▶ [Task instructions] Copy out all of the material below word for word, leaving out the pictures.

:: Provided records ::

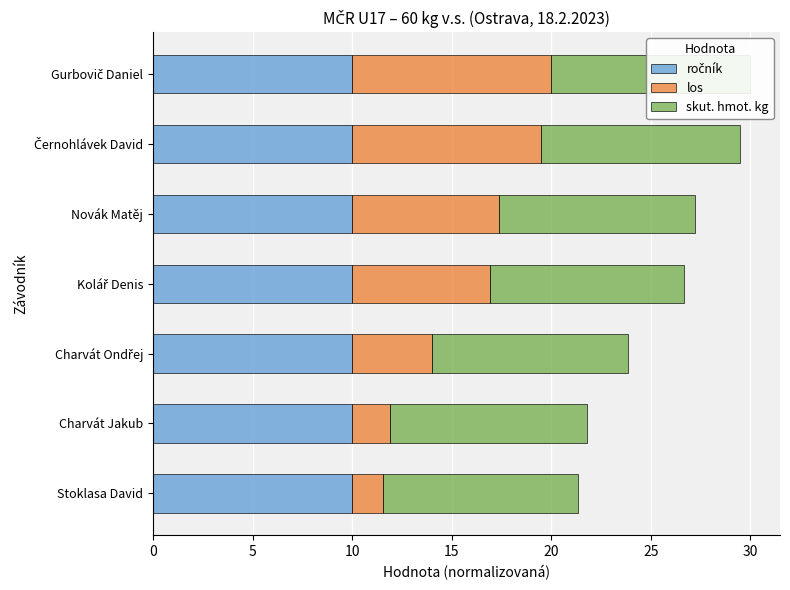

Rank the series at Černohlávek David from highest to lowest value.

skut. hmot. kg, ročník, los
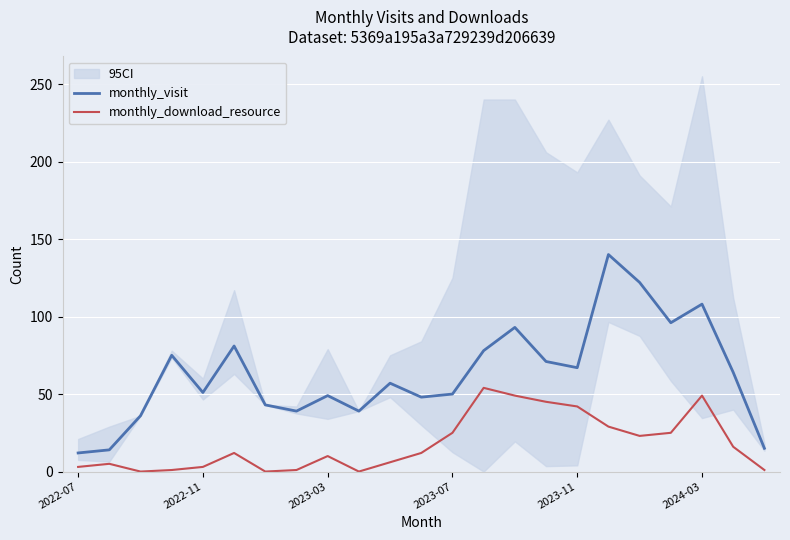

True or false: monthly_visit and monthly_download_resource cross at least once.

False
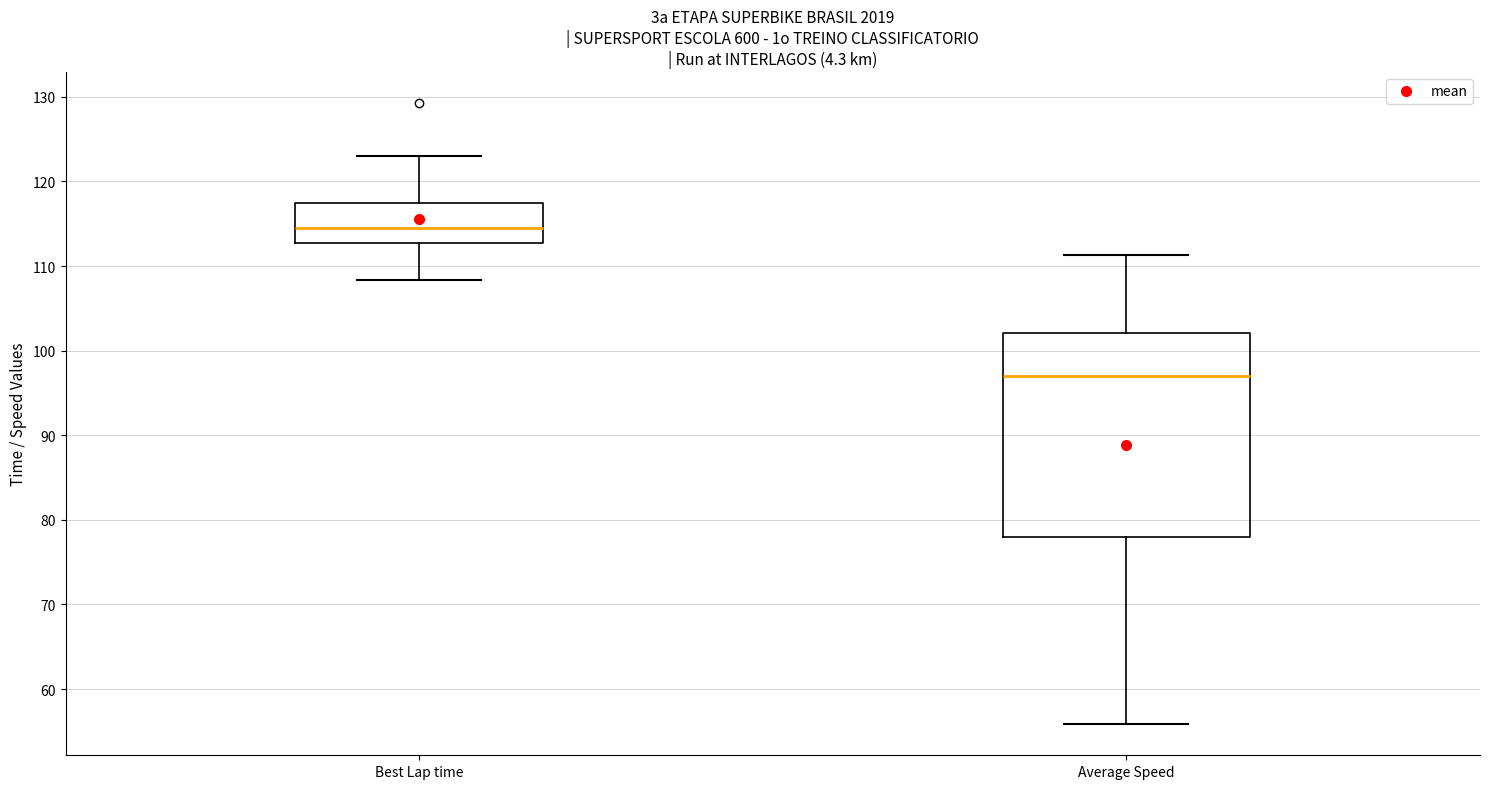

Reading left to right, read every box against the y-axis: the position of its median line, the range the box covers, and the ends of its whiskers. The values are not printed on the chart, so give them approximately, as read against the axis.

Best Lap time: median 115, box 113 to 117, whiskers 108 to 123
Average Speed: median 97, box 78 to 102, whiskers 56 to 111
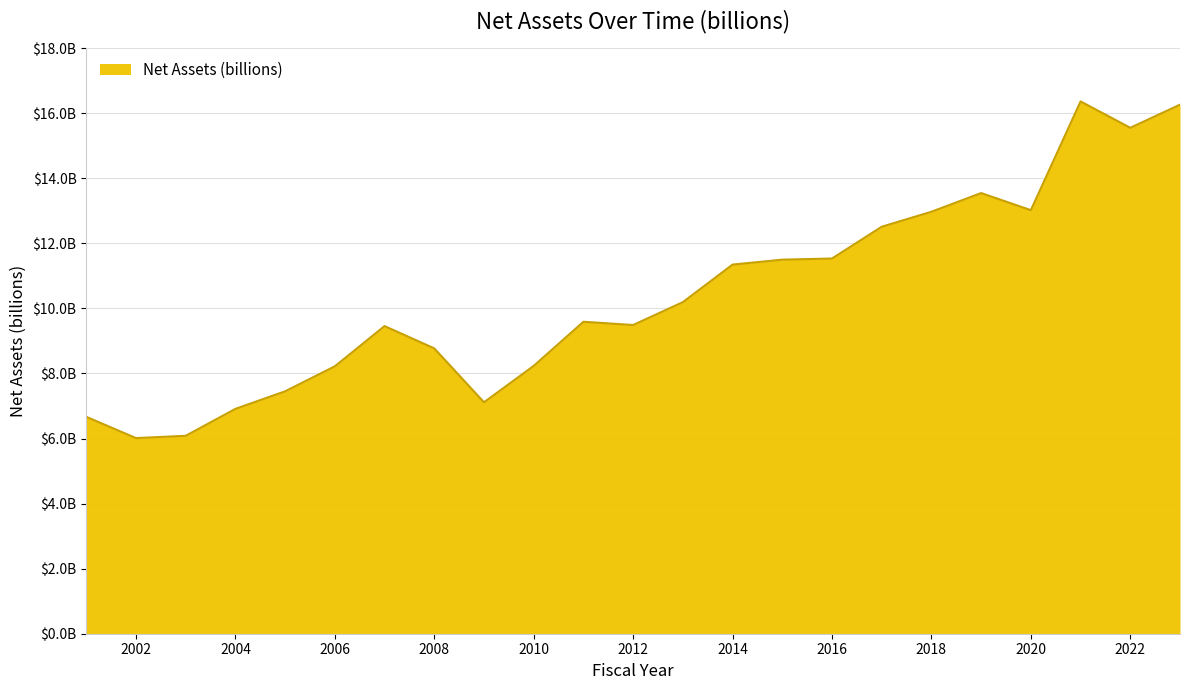

Reading left to right, what are all the values shown in this chart?

6.7	6.0	6.1	6.9	7.5	8.2	9.5	8.8	7.1	8.2	9.6	9.5	10.2	11.3	11.5	11.5	12.5	13.0	13.5	13.0	16.4	15.6	16.3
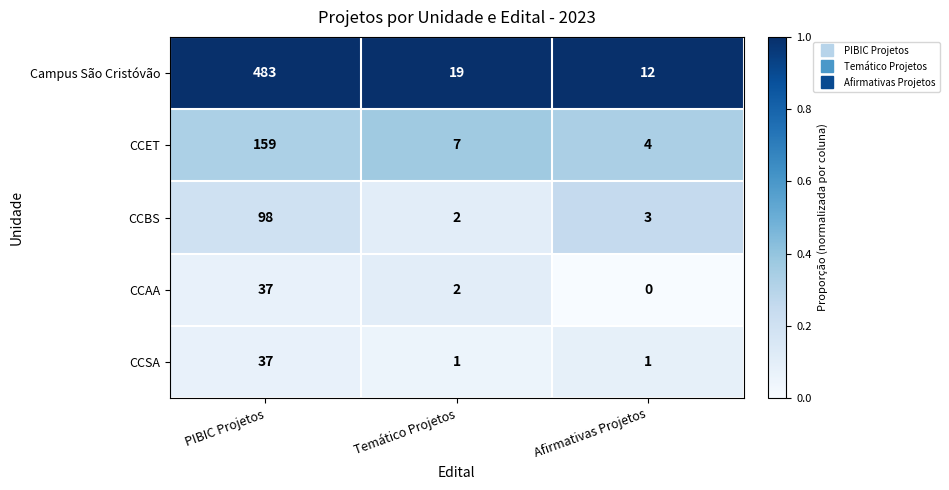

Which series changed the most between PIBIC Projetos and Temático Projetos?

Campus São Cristóvão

:::

▶ [Written response]
Rank the series at Černohlávek David from highest to lowest value.

skut. hmot. kg, ročník, los

True or false: monthly_visit and monthly_download_resource cross at least once.

False

Reading left to right, read every box against the y-axis: the position of its median line, the range the box covers, and the ends of its whiskers. The values are not printed on the chart, so give them approximately, as read against the axis.

Best Lap time: median 115, box 113 to 117, whiskers 108 to 123
Average Speed: median 97, box 78 to 102, whiskers 56 to 111

Reading left to right, what are all the values shown in this chart?

6.7	6.0	6.1	6.9	7.5	8.2	9.5	8.8	7.1	8.2	9.6	9.5	10.2	11.3	11.5	11.5	12.5	13.0	13.5	13.0	16.4	15.6	16.3

Which series changed the most between PIBIC Projetos and Temático Projetos?

Campus São Cristóvão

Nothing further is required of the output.